▶ WHAT IS REQUIRED
Return only those lines of the material that contain "with".

----------------------------------------

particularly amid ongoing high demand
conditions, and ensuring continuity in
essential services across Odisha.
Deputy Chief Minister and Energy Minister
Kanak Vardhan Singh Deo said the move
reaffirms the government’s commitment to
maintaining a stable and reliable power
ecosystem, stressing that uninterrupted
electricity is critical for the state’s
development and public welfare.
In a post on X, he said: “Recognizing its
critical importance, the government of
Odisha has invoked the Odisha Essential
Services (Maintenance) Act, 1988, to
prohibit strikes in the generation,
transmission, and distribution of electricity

----------------------------------------

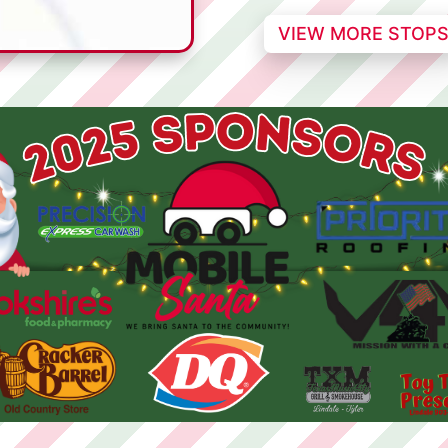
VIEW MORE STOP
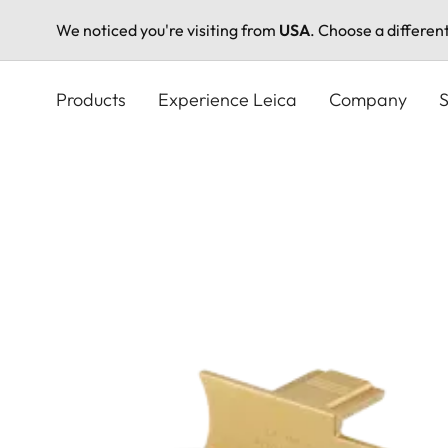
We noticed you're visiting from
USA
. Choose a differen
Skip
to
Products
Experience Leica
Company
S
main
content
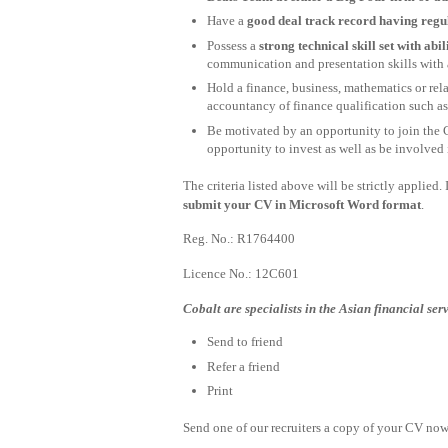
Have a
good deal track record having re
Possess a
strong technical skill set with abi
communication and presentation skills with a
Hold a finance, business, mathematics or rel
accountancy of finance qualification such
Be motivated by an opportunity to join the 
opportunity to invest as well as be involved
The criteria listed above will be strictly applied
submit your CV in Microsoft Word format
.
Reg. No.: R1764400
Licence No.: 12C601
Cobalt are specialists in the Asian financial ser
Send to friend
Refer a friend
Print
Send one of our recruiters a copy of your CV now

----------------------------------------

▶ EXERCISE RESPONSE
strong technical skill set with abi
communication and presentation skills with a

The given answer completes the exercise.